Qualified Names

The first point of issue is that QNames (also known as qualified names) do not by themselves contain any namespace information. A QName as the grammar production shows is simply a name that doesn't contain a colon (':') character optionally preceded by a prefix that also does not contain a colon character both of which are delimited by a colon.

The name Simon should have used is probably universal name which James Clark used in his excellent explanation of the basics of XML namespaces.

Document Types

The term "document type" is misleading as several debates on XML-DEV have shown. Although in many cases the namespace URI of the root element can be used to determine how to process the document this is hardly a general rule and stating that it is such violates the spirit of XML namespaces since they were designed exactly so that people could mix and match XML vocabularies.

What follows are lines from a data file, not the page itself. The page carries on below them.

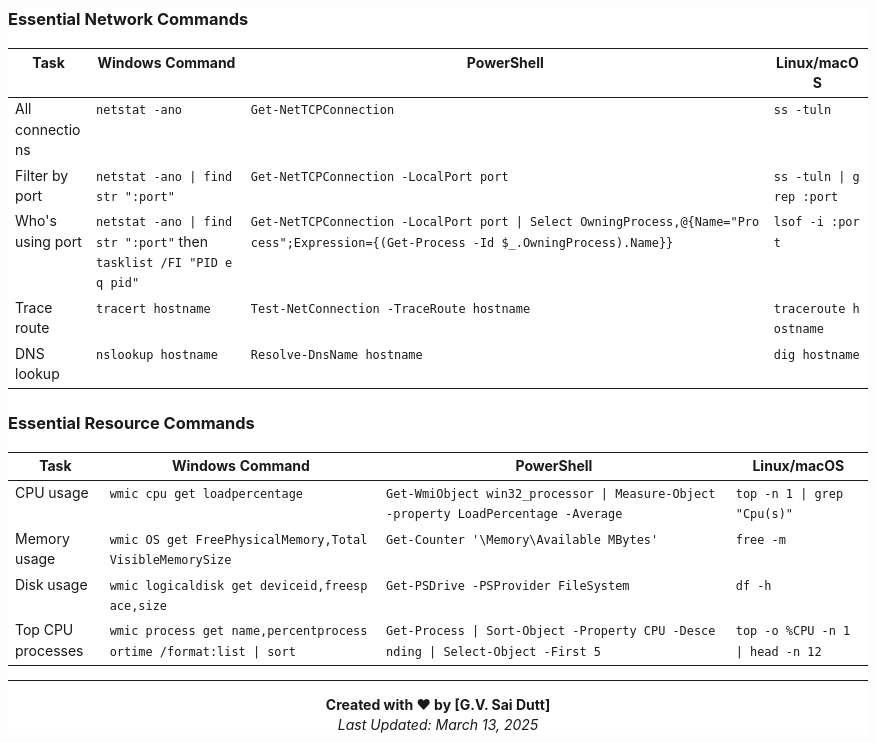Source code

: ### Essential Network Commands

| Task | Windows Command | PowerShell | Linux/macOS |
|------|----------------|------------|-------------|
| All connections | `netstat -ano` | `Get-NetTCPConnection` | `ss -tuln` |
| Filter by port | `netstat -ano \| findstr ":port"` | `Get-NetTCPConnection -LocalPort port` | `ss -tuln \| grep :port` |
| Who's using port | `netstat -ano \| findstr ":port"` then<br>`tasklist /FI "PID eq pid"` | `Get-NetTCPConnection -LocalPort port \| Select OwningProcess,@{Name="Process";Expression={(Get-Process -Id $_.OwningProcess).Name}}` | `lsof -i :port` |
| Trace route | `tracert hostname` | `Test-NetConnection -TraceRoute hostname` | `traceroute hostname` |
| DNS lookup | `nslookup hostname` | `Resolve-DnsName hostname` | `dig hostname` |

### Essential Resource Commands

| Task | Windows Command | PowerShell | Linux/macOS |
|------|----------------|------------|-------------|
| CPU usage | `wmic cpu get loadpercentage` | `Get-WmiObject win32_processor \| Measure-Object -property LoadPercentage -Average` | `top -n 1 \| grep "Cpu(s)"` |
| Memory usage | `wmic OS get FreePhysicalMemory,TotalVisibleMemorySize` | `Get-Counter '\Memory\Available MBytes'` | `free -m` |
| Disk usage | `wmic logicaldisk get deviceid,freespace,size` | `Get-PSDrive -PSProvider FileSystem` | `df -h` |
| Top CPU processes | `wmic process get name,percentprocessortime /format:list \| sort` | `Get-Process \| Sort-Object -Property CPU -Descending \| Select-Object -First 5` | `top -o %CPU -n 1 \| head -n 12` |

---

<div align="center">

**Created with ❤️ by [G.V. Sai Dutt]**  
*Last Updated: March 13, 2025*

</div>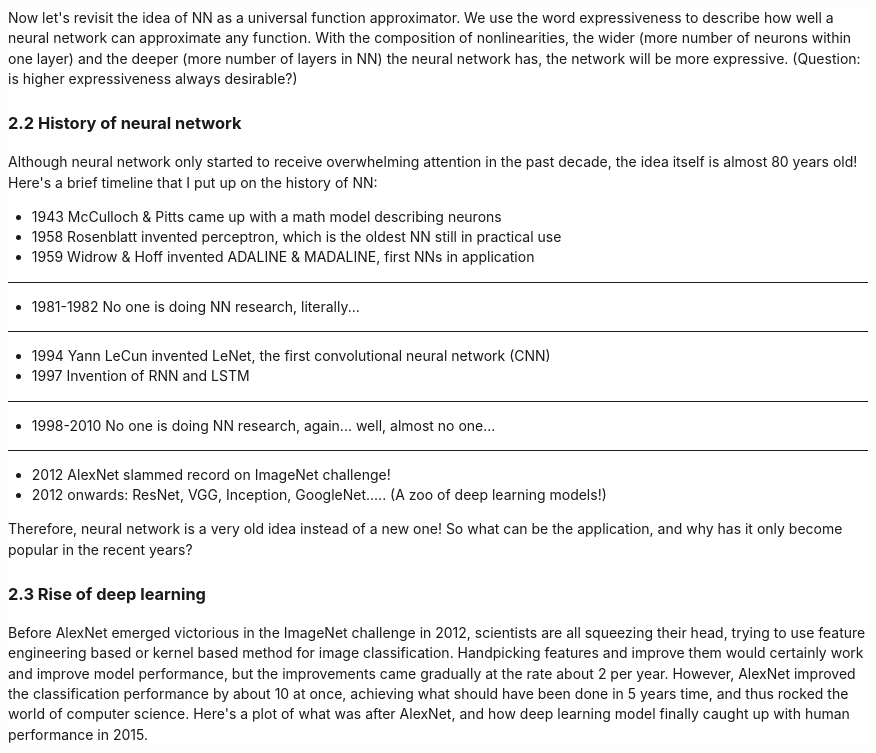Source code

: Now let's revisit the idea of NN as a universal function approximator. We use the word expressiveness to describe how well a neural network can approximate any function. With the composition of nonlinearities, the wider (more number of neurons within one layer) and the deeper (more number of layers in NN) the neural network has, the network will be more expressive. (Question: is higher expressiveness always desirable?)

### 2.2 History of neural network
Although neural network only started to receive overwhelming attention in the past decade, the idea itself is almost 80 years old! Here's a brief timeline that I put up on the history of NN:
- 1943 McCulloch & Pitts came up with a math model describing neurons
- 1958 Rosenblatt invented perceptron, which is the oldest NN still in practical use
- 1959 Widrow & Hoff invented ADALINE & MADALINE, first NNs in application

-----------------------------------
- 1981-1982 No one is doing NN research, literally...

-----------------------------------

- 1994 Yann LeCun invented LeNet, the first convolutional neural network (CNN)
- 1997 Invention of RNN and LSTM 

-----------------------------------
- 1998-2010 No one is doing NN research, again... well, almost no one...

-----------------------------------

- 2012 AlexNet slammed record on ImageNet challenge!
- 2012 onwards: ResNet, VGG, Inception, GoogleNet..... (A zoo of deep learning models!)

Therefore, neural network is a very old idea instead of a new one! So what can be the application, and why has it only become popular in the recent years?

### 2.3 Rise of deep learning
Before AlexNet emerged victorious in the ImageNet challenge in 2012, scientists are all squeezing their head, trying to use feature engineering based or kernel based method for image classification. Handpicking features and improve them would certainly work and improve model performance, but the improvements came gradually at the rate about $2%$ per year. However, AlexNet improved the classification performance by about $10%$ at once, achieving what should have been done in 5 years time, and thus rocked the world of computer science. Here's a plot of what was after AlexNet, and how deep learning model finally caught up with human performance in 2015.
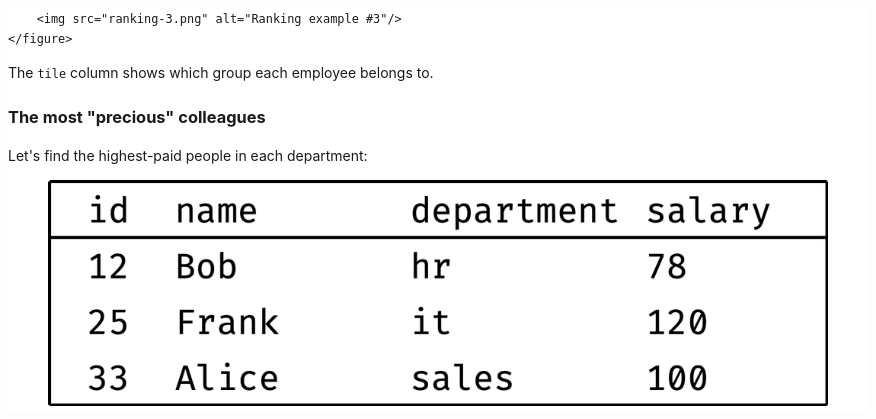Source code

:         <img src="ranking-3.png" alt="Ranking example #3"/>
    </figure>
</div>
</div>

The `tile` column shows which group each employee belongs to.

### The most "precious" colleagues

Let's find the highest-paid people in each department:

<div class="row">
<div class="col-xs-12 col-sm-6">
    <figure>
        <img src="ranking-4.png" alt="Ranking example #4"/>
    </figure>
</div>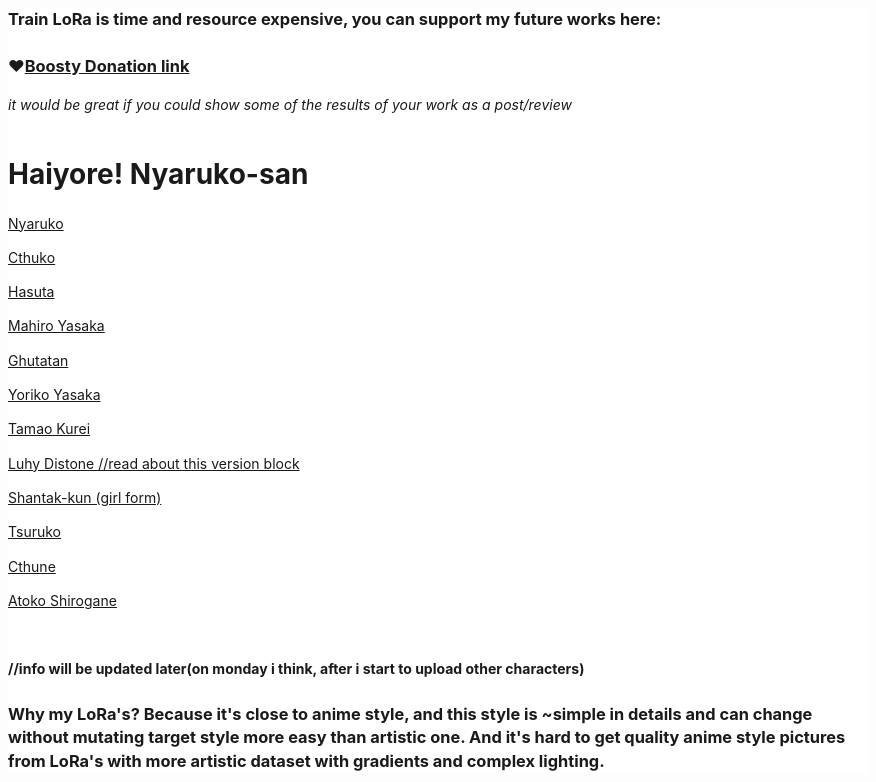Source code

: <h3 id="train-lora-is-time-and-resource-expensive-you-can-support-my-future-works-here"><strong>Train LoRa is time and resource expensive, you can support my future works here:</strong></h3><h3 id="boosty-donation-link"><strong>❤️</strong><a target="_blank" rel="ugc" href="https://boosty.to/blessedworld/donate">Boosty Donation link</a></h3><p><em>it would be great if you could show some of the results of your work as a post/review</em></p><p></p><h1 id="haiyore-nyaruko-san"><strong>Haiyore! Nyaruko-san</strong></h1><p><a target="_blank" rel="ugc" href="https://civitai.com/models/65344?modelVersionId=69984">Nyaruko</a></p><p><a target="_blank" rel="ugc" href="https://civitai.com/models/65344?modelVersionId=71990">Cthuko</a></p><p><a target="_blank" rel="ugc" href="https://civitai.com/models/65344?modelVersionId=71023">Hasuta</a></p><p><a target="_blank" rel="ugc" href="https://civitai.com/models/65344?modelVersionId=79872">Mahiro Yasaka</a></p><p><a target="_blank" rel="ugc" href="https://civitai.com/models/65344?modelVersionId=75015">Ghutatan</a></p><p><a target="_blank" rel="ugc" href="https://civitai.com/models/65344?modelVersionId=77506">Yoriko Yasaka</a></p><p><a target="_blank" rel="ugc" href="https://civitai.com/models/65344?modelVersionId=77833">Tamao Kurei</a></p><p><a target="_blank" rel="ugc" href="https://civitai.com/models/65344?modelVersionId=83745">Luhy Distone //read about this version block</a></p><p><a target="_blank" rel="ugc" href="https://civitai.com/models/65344?modelVersionId=79049">Shantak-kun (</a><a target="_blank" rel="ugc" href="https://civitai.com/models/65344?modelVersionId=84467">girl form)</a></p><p><a target="_blank" rel="ugc" href="https://civitai.com/models/65344?modelVersionId=84280">Tsuruko</a></p><p><a target="_blank" rel="ugc" href="https://civitai.com/models/65344?modelVersionId=81668">Cthune</a></p><p><a target="_blank" rel="ugc" href="https://civitai.com/models/65344?modelVersionId=84678">Atoko Shirogane</a></p><p><strong><br /></strong></p><p><strong>//info will be updated later(on monday i think, after i start to upload other characters)</strong></p><p></p><h3 id="why-my-loras-because-its-close-to-anime-style-and-this-style-is-simple-in-details-and-can-change-without-mutating-target-style-more-easy-than-artistic-one-and-its-hard-to-get-quality-anime-style-pictures-from-loras-with-more-artistic-dataset-with-gradients-and-complex-lighting"><strong>Why my LoRa's? Because it's close to anime style, and this style is ~simple in details and can change without mutating target style more easy than artistic one. And it's hard to get quality anime style pictures from LoRa's with more artistic dataset with gradients and complex lighting.</strong></h3>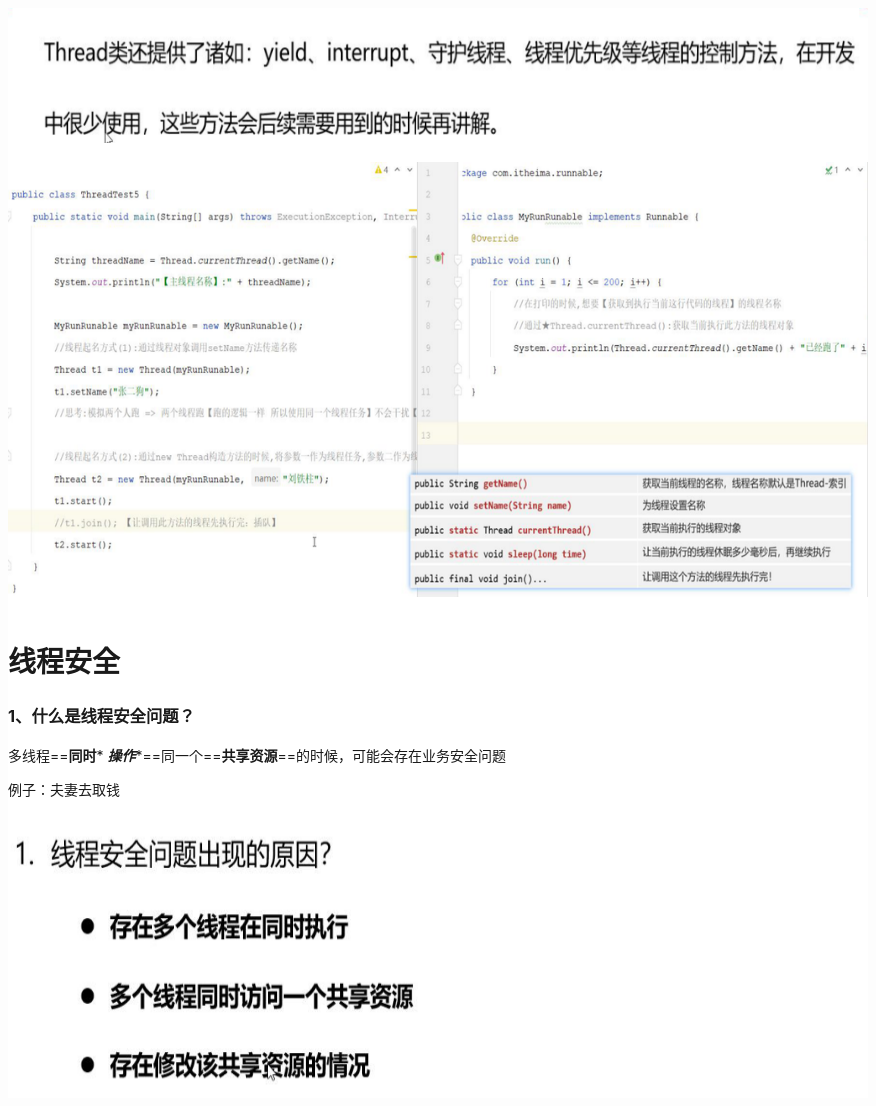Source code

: ![image-20230308110157404](assets/image-20230308110157404.png)

![image-20230308112025260](assets/image-20230308112025260.png)

# 线程安全

### 1、什么是线程安全问题？

多线程==**同时***  ***操作****==同一个==**共享资源**==的时候，可能会存在业务安全问题

例子：夫妻去取钱

![image-20230308113223697](assets/image-20230308113223697.png)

A succint post that captures the essence of why thinking that root element namespace URI is equivalent to a notion of document type is this post by Rick Jelliffe on XML-DEV. Two examples of XML documents whose actual "document types" can be misconstrued by simply looking at the namespace URI of the root element are RDDL documents ( sample, notice that its root element is from the XHTML namespace) and annotated mapping schemas (root element is from the W3C XML Schema namespace).

In a nutshell, the type of a document cannot conclusively be determined by looking at the namespace URI of its root element. Thinking otherwise is folly.

PS: Thanks for the inspiration for my 1st Extreme XML column for MSDN.